Content Delivery Networks (CDNs) are geographically distributed networks of servers that cache website content closer to end-users, drastically improving performance.
DNS plays a critical role in CDN operation by intelligently routing user requests to the most optimal (nearest, least loaded, healthiest) CDN edge server, often using CNAME records and sophisticated GeoDNS or Anycast techniques.
Low DNS TTLs for CDN resources allow for dynamic and responsive traffic management.
CDNs primarily work on a cache hit/miss model: if content is at the edge (hit), it's served fast; if not (miss), the edge fetches from the origin, caches it, and then serves it.
They are most effective for static content but also have evolving strategies for dynamic content acceleration.
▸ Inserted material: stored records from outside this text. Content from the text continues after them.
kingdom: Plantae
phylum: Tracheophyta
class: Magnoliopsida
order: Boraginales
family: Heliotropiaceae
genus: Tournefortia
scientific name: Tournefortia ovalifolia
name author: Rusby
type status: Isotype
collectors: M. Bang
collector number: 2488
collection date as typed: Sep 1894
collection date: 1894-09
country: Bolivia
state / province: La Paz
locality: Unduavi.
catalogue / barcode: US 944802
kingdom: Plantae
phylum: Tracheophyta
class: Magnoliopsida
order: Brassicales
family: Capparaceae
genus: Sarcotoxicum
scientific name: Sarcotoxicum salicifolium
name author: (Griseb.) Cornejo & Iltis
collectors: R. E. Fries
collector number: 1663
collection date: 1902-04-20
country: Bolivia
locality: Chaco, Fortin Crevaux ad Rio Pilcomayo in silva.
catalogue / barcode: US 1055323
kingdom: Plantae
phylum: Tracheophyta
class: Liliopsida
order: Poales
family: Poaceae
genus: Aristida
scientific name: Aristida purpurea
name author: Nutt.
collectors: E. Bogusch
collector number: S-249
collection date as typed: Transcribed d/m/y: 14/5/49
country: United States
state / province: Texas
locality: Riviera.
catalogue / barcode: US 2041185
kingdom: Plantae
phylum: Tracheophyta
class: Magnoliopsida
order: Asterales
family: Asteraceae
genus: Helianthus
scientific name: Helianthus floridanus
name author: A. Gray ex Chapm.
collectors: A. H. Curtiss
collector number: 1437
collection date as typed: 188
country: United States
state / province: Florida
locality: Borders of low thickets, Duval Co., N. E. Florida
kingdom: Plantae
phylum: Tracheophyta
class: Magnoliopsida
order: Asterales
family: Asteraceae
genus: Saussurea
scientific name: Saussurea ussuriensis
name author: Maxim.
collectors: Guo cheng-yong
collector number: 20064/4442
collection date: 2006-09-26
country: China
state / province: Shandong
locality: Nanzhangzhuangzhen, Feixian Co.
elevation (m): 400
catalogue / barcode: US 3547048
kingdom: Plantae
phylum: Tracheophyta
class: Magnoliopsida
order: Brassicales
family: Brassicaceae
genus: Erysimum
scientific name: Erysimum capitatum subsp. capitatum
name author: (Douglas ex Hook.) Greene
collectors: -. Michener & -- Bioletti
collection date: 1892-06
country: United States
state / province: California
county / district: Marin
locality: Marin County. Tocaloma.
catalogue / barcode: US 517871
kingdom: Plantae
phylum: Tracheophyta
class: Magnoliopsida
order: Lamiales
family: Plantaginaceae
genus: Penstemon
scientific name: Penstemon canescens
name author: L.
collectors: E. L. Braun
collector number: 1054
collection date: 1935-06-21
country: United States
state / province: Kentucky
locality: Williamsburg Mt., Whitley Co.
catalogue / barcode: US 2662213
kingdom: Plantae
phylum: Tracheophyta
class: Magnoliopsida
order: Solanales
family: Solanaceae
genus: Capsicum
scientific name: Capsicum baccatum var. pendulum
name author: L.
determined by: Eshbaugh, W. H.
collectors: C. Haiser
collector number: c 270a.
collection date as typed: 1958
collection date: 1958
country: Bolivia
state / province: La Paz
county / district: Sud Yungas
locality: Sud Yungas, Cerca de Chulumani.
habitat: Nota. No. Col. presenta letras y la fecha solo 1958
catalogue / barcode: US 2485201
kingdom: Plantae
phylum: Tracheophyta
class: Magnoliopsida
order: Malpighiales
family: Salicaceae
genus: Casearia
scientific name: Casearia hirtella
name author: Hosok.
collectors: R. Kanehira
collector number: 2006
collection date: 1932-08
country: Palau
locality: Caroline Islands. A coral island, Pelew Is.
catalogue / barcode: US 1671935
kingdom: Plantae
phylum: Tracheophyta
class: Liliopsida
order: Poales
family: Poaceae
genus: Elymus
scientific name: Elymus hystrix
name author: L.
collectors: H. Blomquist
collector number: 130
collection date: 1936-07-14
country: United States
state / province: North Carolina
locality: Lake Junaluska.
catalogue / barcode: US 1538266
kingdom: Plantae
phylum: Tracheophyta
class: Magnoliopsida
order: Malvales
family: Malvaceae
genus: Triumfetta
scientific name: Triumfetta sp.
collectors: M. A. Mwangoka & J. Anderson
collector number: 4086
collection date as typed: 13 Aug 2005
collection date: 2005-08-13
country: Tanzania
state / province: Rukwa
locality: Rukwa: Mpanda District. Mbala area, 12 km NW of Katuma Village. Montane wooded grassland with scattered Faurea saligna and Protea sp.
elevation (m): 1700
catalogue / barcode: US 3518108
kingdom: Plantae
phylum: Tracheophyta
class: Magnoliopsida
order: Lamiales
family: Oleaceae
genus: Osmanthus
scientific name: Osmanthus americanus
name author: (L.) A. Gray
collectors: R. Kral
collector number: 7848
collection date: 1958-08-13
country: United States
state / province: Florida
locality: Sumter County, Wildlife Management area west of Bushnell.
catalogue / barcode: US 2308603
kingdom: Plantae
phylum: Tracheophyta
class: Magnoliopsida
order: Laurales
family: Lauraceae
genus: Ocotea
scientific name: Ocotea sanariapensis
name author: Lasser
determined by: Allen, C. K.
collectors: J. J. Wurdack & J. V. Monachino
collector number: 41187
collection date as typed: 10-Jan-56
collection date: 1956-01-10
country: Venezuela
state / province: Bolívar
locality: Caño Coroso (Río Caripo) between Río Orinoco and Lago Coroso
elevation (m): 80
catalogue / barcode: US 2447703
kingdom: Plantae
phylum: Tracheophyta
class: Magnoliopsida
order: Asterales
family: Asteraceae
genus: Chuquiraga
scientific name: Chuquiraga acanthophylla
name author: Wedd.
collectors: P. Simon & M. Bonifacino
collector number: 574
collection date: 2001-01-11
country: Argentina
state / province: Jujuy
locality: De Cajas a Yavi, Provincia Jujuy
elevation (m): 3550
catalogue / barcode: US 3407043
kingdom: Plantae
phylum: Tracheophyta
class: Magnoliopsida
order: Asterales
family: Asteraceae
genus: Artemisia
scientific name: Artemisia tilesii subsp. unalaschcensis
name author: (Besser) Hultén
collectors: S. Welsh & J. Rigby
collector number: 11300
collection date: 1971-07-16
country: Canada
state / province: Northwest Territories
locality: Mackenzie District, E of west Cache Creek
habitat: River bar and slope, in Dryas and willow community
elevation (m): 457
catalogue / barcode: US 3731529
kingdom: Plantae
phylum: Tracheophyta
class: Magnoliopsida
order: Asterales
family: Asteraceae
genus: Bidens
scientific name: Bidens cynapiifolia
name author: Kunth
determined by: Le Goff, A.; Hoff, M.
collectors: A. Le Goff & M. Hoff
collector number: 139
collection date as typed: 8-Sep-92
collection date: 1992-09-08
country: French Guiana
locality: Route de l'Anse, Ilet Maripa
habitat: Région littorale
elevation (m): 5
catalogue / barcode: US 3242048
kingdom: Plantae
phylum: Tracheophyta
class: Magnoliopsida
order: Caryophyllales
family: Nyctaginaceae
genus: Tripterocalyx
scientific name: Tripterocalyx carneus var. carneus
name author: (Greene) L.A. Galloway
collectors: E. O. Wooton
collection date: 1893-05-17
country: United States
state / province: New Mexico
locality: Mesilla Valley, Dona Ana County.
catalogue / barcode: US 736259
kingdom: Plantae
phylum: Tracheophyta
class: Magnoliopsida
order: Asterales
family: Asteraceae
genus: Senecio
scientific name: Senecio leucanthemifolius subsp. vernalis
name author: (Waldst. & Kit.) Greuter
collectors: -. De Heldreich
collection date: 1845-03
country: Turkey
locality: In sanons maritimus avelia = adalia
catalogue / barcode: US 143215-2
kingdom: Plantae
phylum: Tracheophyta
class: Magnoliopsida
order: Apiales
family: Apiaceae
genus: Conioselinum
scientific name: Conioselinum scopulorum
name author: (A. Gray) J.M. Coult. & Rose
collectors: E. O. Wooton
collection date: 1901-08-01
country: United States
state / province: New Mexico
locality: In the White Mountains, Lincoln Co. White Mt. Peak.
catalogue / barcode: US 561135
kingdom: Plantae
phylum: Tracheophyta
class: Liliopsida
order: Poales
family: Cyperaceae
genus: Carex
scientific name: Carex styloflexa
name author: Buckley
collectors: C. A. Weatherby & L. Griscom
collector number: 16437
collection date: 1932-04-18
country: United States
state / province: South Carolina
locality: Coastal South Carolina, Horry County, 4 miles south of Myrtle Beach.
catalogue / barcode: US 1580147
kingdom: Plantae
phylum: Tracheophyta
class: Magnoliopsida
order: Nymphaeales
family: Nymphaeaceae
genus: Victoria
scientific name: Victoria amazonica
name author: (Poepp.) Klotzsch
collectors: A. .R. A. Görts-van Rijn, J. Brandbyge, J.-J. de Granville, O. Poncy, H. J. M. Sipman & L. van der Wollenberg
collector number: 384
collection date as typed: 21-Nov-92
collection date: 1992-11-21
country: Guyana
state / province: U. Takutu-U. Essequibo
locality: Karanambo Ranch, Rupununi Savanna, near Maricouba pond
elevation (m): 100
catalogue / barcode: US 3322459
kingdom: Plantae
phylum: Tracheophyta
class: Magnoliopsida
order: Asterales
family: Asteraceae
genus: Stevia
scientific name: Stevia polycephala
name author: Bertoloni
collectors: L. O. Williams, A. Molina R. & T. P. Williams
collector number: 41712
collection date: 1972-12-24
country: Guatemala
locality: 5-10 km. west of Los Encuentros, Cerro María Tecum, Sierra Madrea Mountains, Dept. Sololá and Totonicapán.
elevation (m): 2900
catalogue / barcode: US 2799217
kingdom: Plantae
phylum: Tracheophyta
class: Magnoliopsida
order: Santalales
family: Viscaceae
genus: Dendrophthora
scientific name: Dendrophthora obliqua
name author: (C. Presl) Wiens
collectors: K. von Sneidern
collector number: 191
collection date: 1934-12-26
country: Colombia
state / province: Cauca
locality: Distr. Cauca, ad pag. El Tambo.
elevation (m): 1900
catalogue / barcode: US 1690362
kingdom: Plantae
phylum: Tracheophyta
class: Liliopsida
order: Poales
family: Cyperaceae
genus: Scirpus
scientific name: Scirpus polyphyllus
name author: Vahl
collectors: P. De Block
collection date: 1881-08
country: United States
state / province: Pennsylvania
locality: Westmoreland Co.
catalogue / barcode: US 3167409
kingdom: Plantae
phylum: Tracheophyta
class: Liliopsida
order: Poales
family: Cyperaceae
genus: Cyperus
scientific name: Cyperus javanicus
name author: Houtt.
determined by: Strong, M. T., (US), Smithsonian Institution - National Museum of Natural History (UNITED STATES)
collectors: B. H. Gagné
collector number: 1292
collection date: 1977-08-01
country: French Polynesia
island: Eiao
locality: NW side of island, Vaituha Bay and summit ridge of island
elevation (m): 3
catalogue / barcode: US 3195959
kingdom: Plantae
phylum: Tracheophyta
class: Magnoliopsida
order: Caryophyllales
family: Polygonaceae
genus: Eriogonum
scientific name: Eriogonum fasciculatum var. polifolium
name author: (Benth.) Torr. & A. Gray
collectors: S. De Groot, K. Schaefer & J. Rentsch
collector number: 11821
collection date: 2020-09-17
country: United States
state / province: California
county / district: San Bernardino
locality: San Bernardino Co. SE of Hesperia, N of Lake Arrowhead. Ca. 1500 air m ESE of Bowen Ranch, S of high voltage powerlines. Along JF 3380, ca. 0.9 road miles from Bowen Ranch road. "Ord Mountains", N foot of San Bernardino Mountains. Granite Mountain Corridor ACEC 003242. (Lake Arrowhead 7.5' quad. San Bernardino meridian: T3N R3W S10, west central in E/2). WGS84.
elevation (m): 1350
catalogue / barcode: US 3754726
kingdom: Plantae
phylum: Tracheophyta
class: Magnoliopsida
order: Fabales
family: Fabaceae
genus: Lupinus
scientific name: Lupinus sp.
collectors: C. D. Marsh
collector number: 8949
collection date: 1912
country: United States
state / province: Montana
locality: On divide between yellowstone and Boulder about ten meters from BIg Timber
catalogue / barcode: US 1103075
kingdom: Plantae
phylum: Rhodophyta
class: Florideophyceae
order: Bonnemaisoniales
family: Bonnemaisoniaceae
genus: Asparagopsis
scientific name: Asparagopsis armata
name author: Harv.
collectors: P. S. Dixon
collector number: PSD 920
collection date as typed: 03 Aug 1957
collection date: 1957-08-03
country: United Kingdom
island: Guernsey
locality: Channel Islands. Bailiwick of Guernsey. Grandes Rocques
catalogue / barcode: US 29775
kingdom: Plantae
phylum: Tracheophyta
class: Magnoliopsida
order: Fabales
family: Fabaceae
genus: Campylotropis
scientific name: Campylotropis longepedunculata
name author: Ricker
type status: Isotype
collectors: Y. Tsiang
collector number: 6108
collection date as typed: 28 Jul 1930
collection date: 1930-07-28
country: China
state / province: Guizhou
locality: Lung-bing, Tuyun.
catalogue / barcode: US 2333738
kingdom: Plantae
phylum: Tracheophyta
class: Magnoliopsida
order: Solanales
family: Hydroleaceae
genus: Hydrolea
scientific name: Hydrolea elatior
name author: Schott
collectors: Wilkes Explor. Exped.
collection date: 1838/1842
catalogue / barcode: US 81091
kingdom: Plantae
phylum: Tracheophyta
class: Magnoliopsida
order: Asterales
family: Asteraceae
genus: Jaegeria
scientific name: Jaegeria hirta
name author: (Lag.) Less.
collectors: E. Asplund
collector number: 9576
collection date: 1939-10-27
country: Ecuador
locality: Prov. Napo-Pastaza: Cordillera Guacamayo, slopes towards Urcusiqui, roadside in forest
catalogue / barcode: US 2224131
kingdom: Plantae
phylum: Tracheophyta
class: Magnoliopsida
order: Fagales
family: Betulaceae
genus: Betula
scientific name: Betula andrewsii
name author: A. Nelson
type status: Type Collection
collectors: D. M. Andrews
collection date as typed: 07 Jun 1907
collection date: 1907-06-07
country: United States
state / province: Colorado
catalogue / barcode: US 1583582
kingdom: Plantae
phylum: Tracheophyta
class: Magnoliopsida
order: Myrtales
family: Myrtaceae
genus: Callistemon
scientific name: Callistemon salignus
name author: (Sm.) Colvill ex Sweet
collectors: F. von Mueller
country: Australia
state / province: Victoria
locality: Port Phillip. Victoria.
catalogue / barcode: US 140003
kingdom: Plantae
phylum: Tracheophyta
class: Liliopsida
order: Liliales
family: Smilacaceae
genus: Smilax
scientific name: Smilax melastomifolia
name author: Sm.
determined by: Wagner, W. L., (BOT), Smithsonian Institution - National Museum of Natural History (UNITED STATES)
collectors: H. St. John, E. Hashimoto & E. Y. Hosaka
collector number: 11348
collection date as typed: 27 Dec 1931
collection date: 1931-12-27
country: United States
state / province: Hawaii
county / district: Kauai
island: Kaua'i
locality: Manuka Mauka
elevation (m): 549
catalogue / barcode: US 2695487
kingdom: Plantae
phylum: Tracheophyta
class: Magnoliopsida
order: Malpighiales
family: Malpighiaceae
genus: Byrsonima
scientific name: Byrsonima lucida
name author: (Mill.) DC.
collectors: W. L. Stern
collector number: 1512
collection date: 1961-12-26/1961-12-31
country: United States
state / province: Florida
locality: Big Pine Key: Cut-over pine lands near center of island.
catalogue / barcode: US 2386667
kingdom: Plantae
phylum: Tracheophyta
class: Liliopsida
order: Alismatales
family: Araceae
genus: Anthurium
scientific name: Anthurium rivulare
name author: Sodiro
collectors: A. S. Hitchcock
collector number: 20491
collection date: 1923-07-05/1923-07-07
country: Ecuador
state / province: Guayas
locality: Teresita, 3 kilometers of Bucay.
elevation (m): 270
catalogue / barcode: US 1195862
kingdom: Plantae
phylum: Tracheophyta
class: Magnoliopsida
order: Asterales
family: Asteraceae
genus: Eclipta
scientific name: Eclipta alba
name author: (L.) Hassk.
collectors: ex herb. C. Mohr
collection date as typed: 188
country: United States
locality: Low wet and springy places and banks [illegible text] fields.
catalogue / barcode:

Common models include Pull CDNs (on-demand) and Push CDNs (pre-emptive).
Key benefits include significantly reduced latency, lower origin server load, increased availability, and better scalability.

CDNs, in tight concert with intelligent DNS routing, are essential infrastructure for the modern web, critical for delivering the fast, reliable, and global user experiences that we've all come to expect.